Sit and visualize the people in your family with whom you have difficulties. Is it possible to see why they may behave the way they do and if there is a way you have contributed to the situation? Of course, certain situations that involved abuse or neglect may be ones where you were a victim and these are often very difficult to see with a new perspective. Some people are able to forgive through compassion and others find it more healthy to cut off contact and not be pulled back into unhealthy dramas. It really depends on the circumstances as well as the personalities involved.
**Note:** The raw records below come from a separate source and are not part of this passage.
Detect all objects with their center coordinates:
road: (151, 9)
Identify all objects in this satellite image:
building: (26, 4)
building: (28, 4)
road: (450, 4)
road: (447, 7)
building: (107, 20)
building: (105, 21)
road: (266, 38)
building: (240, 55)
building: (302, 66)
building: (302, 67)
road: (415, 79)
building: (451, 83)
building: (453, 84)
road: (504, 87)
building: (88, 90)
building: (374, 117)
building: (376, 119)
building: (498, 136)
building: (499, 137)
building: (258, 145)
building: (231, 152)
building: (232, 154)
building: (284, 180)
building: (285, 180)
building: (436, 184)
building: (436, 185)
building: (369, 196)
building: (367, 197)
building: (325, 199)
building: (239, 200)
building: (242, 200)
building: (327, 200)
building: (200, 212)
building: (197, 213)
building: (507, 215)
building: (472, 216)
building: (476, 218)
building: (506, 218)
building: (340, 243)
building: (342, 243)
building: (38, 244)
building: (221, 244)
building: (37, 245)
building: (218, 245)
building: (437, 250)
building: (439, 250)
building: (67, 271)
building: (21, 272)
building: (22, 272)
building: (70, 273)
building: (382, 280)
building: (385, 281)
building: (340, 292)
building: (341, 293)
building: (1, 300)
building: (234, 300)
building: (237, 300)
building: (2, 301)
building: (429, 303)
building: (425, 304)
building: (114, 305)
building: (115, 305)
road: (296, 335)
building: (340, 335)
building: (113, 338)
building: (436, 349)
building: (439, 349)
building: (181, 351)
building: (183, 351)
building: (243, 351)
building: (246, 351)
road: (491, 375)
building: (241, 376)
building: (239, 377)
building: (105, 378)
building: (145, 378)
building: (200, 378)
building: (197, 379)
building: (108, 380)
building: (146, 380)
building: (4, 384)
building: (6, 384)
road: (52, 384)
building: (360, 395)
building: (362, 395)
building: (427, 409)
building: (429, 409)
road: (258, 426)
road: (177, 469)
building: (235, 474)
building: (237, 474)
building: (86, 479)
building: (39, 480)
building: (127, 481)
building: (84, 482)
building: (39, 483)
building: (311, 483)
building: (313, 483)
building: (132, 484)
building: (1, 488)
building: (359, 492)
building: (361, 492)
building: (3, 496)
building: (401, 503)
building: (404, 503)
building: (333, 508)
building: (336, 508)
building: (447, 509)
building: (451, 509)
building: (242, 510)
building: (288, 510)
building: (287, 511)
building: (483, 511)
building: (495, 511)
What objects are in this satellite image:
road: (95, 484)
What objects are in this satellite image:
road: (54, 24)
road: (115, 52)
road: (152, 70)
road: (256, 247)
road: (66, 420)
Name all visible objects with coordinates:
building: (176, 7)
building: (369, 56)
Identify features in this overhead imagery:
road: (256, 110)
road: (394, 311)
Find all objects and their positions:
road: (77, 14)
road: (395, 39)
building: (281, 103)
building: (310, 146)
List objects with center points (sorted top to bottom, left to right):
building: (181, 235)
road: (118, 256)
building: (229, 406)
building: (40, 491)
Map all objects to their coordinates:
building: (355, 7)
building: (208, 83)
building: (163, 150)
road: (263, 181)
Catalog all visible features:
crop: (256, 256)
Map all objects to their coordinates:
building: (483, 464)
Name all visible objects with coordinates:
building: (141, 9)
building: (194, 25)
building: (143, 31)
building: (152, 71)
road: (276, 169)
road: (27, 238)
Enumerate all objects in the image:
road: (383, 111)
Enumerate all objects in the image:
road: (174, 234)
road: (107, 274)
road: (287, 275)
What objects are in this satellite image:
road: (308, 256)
For someone with an inpatient psychiatric history, this time of year can be one to carefully watch. Many people are hospitalized around holiday time for mood issues and there can be lots of triggers and associations from the past.

If you are someone suffering from holiday depression due to having no family or loved one to spend time with, preparing ahead for Christmas is important. Do you have a friend in a similar situation? Would you feel better volunteering at a shelter or church function where you can help with meal preparation? This is a way you can feel good about helping others and be around others who volunteer.

Another way to get through the holidays is to remember that you aren’t at work or school for a few days. Are you near a nature center or area that you love? If you are in a warm climate, grabbing a book and a music player can be a way to have a day that is free of stress. You can also stay home and use the day for some meditation, a time of writing and a way to write out your visualizations for next year.

A home study course with yoga and meditation for depression can be studied and practiced during the Christmas week and open new doors. It can be very peaceful to be away from things and just turn inside. Speaking to a counselor a few times in December can be helpful in dealing with this time of year. Remember also that it’s easy to project on others that they are having a perfect time in their lives and to forget that there are tensions and strains in each person’s life which are tough challenges.